If you press the button on the bottom until it says "Move in Y only" you can drag the crop outline up and down and decide which side of the video you want to crop those 8 pixels from without worrying about accidentally moving left or right. Anything outside of the lines wont be rendered.
Now you want to render as a MainConcept AVC/AAC .mp4, but doing so actually darkens the videos and ups the contrast slightly. It's just an attribute of the MainConcept compression. This will cause your footage to be dark. You can balance this out with a Video FX plugin known as the Sony Color Corrector (Secondary). You don't want to click the little icon next to the clip to add it, because that will only add it to the individual clip. You want to add it to the ENTIRE video stream. To do that, click the "Video FX" tab (next to the Explorer, Trimmer, Project Media, etc tabs), click on Color Corrector (Secondary) on the left, and drag it all the way down to empty space on the video stream (such as after the clips; you can't drag it on a specific clip or it will only apply it to that clip).

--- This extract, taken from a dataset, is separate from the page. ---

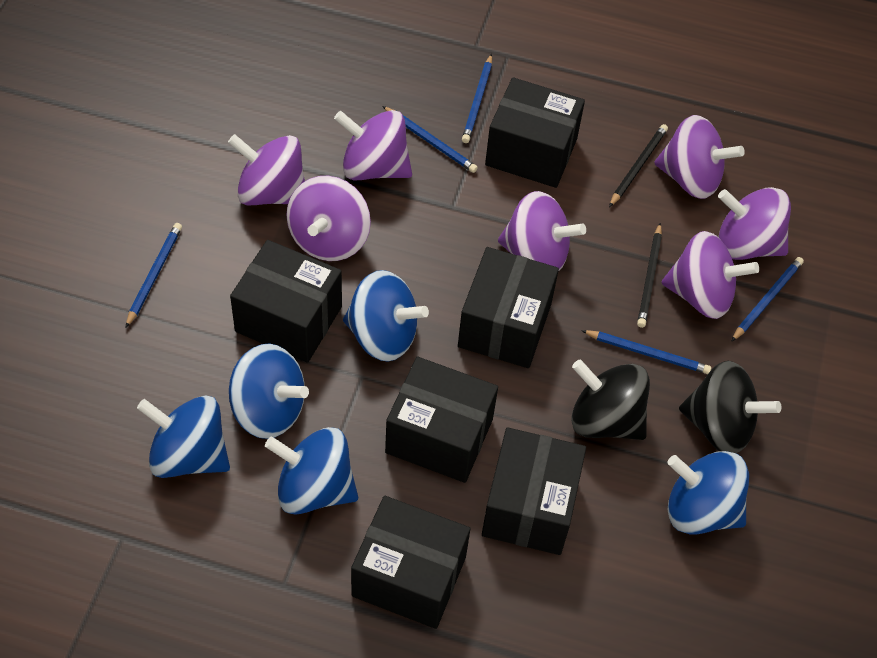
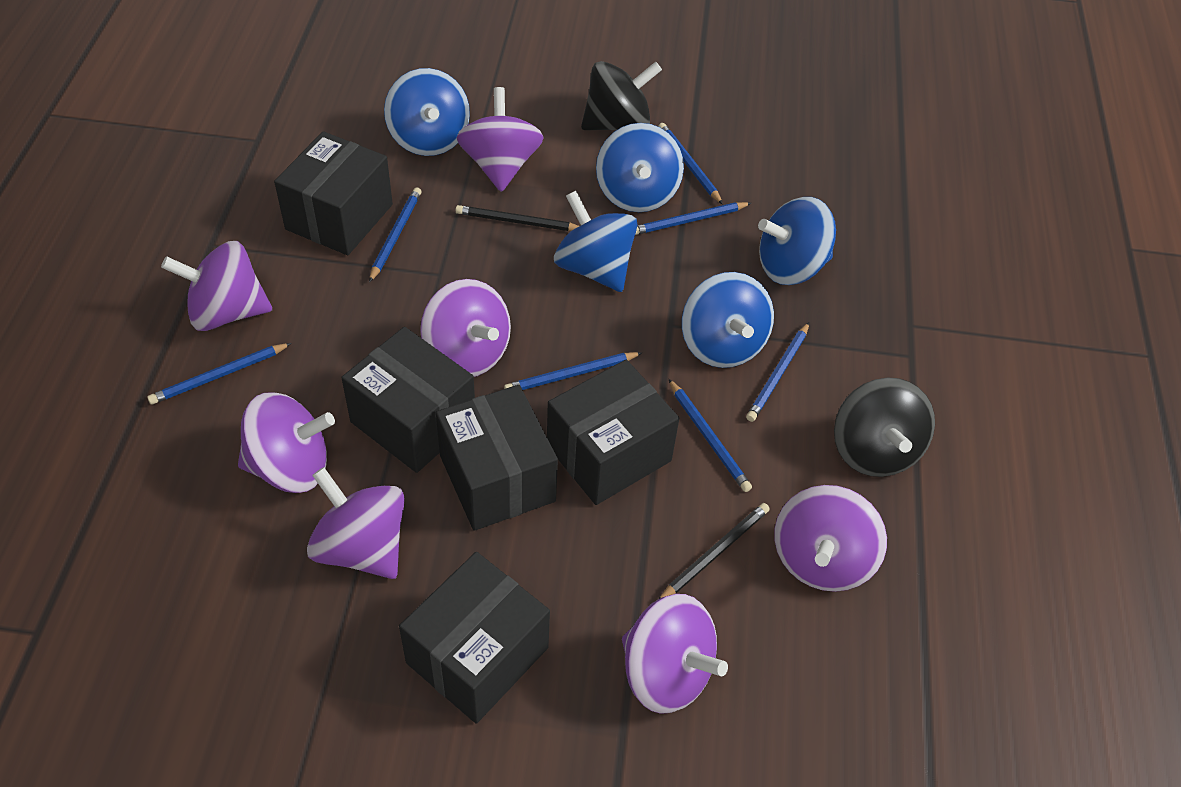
black box: 6 -> 5
blue pencil: 5 -> 7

Do the same thing with a Brightness and Contrast filter.
If you've properly added it to the whole stream the window that pops up will say Video
Track FX at the top, and a new "bar" appears underneath that video stream for track effects.
The preset that says "Computer RGB to Studio RGB" is CLOSE to correct, but a few modifications I made to it improves the quality further (slightly more brightness fix, as well as a slight increase in saturation, to counter YouTube's compression which washes out color slightly).
The settings are as follows (as well as the settings for Brightness and Contrast):
File -> Render As -> MainConcept AVC/AAC (*.mp4)
Render quality "Best", custom frame size: 1920x1072, Frame Rate 30 (or 25, or whatever makes sense, don't go over 30: youtube wont display more than 30). Field Order: None (Progressive Scan), Constant Bit Rate: 10,000,000
Your Audio settings can be set to match the audio clips you have included, but any higher than 192 is reduced by YouTube anyways I believe.
Once it's done rendering, upload to YouTube and profit.